Monday, January 22, 2018
(This post contains some details about miscarriage)
A week before Christmas we got the bad news. It was the day of our 12-week scan (after five days of being ill, which turned out to be unrelated, but was worrying as I had started spotting parallel to it and ran a fever), and we found out it was a missed miscarriage: the embryo had died in week 7, but everything else had continued to grow and develop, accompanied by first-trimester symptoms.
I had been fearful of pretty much everything relating to childbirth and being a parent, but for some reason a potential loss was one thing I neglected to worry about - not that worrying has the ability to prevent anything. It all felt right, and I trusted my instinct. Now I cannot believe how I was so sure of my body.

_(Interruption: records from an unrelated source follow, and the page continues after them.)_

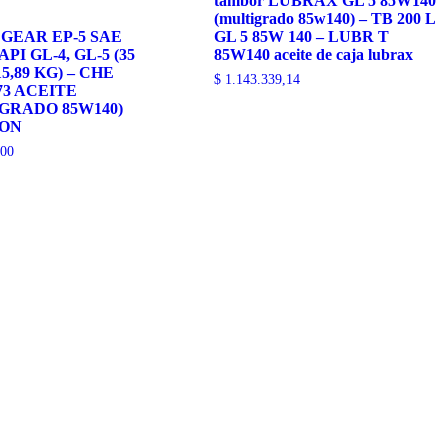
tambor LUBRAX GL 5 85W140
(multigrado 85w140) – TB 200 L
GEAR EP-5 SAE
GL 5 85W 140 – LUBR T
API GL-4, GL-5 (35
85W140 aceite de caja lubrax
 15,89 KG) – CHE
$
1.143.339,14
73 ACEITE
GRADO 85W140)
ON
,00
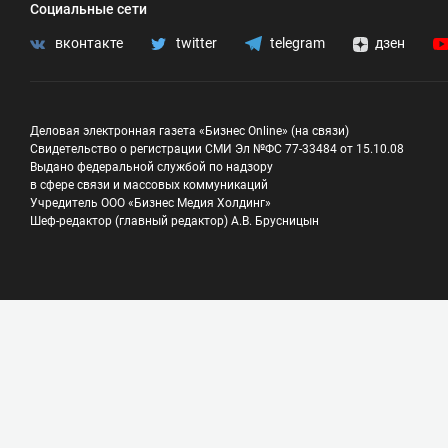
Социальные сети
вконтакте
twitter
telegram
дзен
Деловая электронная газета «Бизнес Online» (на связи)
Свидетельство о регистрации СМИ Эл №ФС 77-33484 от 15.10.08
Выдано федеральной службой по надзору
в сфере связи и массовых коммуникаций
Учредитель ООО «Бизнес Медия Холдинг»
Шеф-редактор (главный редактор) А.В. Брусницын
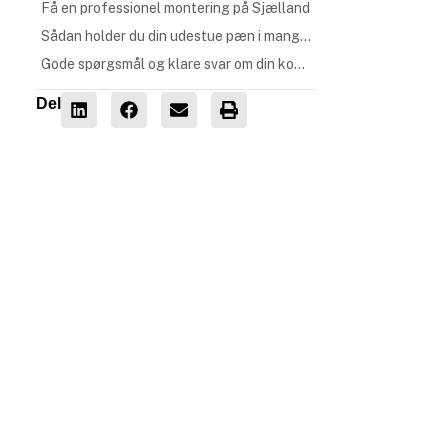
Få en professionel montering på Sjælland
Sådan holder du din udestue pæn i mange år
Gode spørgsmål og klare svar om din kommende udestue
Del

Before it happened to us I knew several friends and acquaintances had had miscarriages and stillbirths, heartbreakingly sad stories. Since then so many more people have opened up about their experiences, including recurrent miscarriages. We do not know what the future holds, and I am trying to learn to not worry so much about what may or may not happen - we have no control over anything - and to live with uncertainty.
Strangely, the first book I read afterwards and derived some comfort from was 10% Happier by Dan Harris. It took this sceptic's memoir about embracing meditation and mindfulness (he is not particularly impressed by the likes of Eckhart Tolle and Deepak Chopra) to get me back into meditation, an on-and-off relationship for me (unlike my almost-daily yoga practice), but now perhaps more needed than ever.

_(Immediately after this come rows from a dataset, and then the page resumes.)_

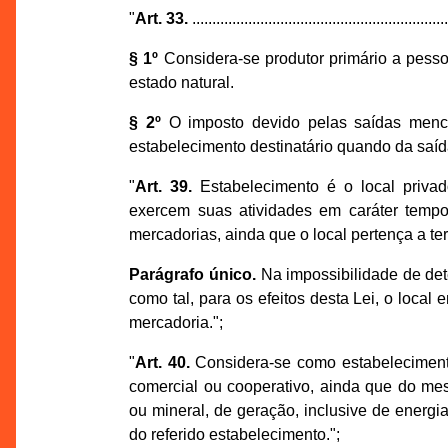
"
Art. 33.
................................................................
§ 1º
Considera-se produtor primário a pessoa
estado natural.
§ 2º
O imposto devido pelas saídas mencio
estabelecimento destinatário quando da saíd
"
Art. 39.
Estabelecimento é o local privado
exercem suas atividades em caráter tem
mercadorias, ainda que o local pertença a ter
Parágrafo único.
Na impossibilidade de det
como tal, para os efeitos desta Lei, o loca
mercadoria.";
"
Art. 40.
Considera-se como estabelecimento
comercial ou cooperativo, ainda que do mesm
ou mineral, de geração, inclusive de energ
do referido estabelecimento.";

When I started meditating again, I was surprised at how fast the 20 minutes go by. I will experience physical discomfort when sitting still and have way too many thoughts, but it doesn't feel never-ending. It is the same when kneading dough for sourdough bread (my sister gave me a starter): 20 minutes that just evaporate.
It has only been seven consecutive days of meditating and yoga, as I took a break while regaining my strength; even though I knew it would aid the grieving process I couldn't bring myself to do anything beyond the basics to get through each day, and my energy went into holding it together in company. We buried what is referred to as the 'tissue' (in my case an intact fist-size sac with the embryo, and the placenta) under an apple tree in the garden, and I am glad we did. My sister had a baby boy a day after I miscarried, so there was some light and joy among the sadness.

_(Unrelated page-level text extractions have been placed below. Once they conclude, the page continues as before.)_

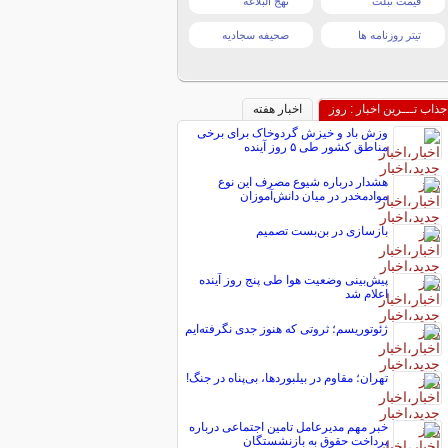
قیمت تبلت
نهج البلاغه
تیتر روزنامه ها
صحیفه سجادیه
جذاب تـــرین اخبار : روز
اخبار هفته
وزش باد و خیزش گردوخاک برای برخی
مناطق کشور طی ۵ روز آینده
هشدار درباره شیوع مصرف این نوع
موادمخدر در میان دانش‌آموزان
بازسازی در بن‌بست تصمیم
پیش‌بینی وضعیت هوا طی پنج روز آینده
اعلام شد
ژئوتوریسم؛ ثروتی که هنوز جدی نگرفته‌ایم
تهران؛ مقاوم در بیلبوردها، بی‌پناه در جنگ!
خبر مهم مدیرعامل تامین اجتماعی درباره
پرداخت حقوق به بازنشستگان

My confidence in my body has been seriously battered, yet in some way I feel stronger, even though I am struggling to gain weight. I had always been convinced I would want a C-section - which of course is not easy either - if we ever were to have a baby, but having gone through labour pain (I used misoprostol at home*), I have conquered my fear of natural childbirth, even though it was terrifying and traumatic and with no happy ending. I can only assume it is similar to what women mean when they say you 'forget' the agony of labour.
Here are two articles about miscarriage and the silence that surrounds it, despite the fact that it is so common:
Earlier this month Kathryn Thomas, an Irish TV presenter, talked about her miscarriages on The Late Late Show
Actress Laura Benanti: My Experience with the Voldemort of Women's Health Issues
*There is no way to predict exactly how a miscarriage will proceed, and they vary depending on numerous factors. That may be the reason women are given so little information on what will happen (the lack of information is a recurring theme in the online forums). My obstetrician and GP were both wonderful. We were unlucky to have had a bad experience with Cytotec, including side effects, and I was weak from being ill, but I would choose this option (or waiting for it to happen naturally) again; I was glad I didn't have to go into hospital for a d&c.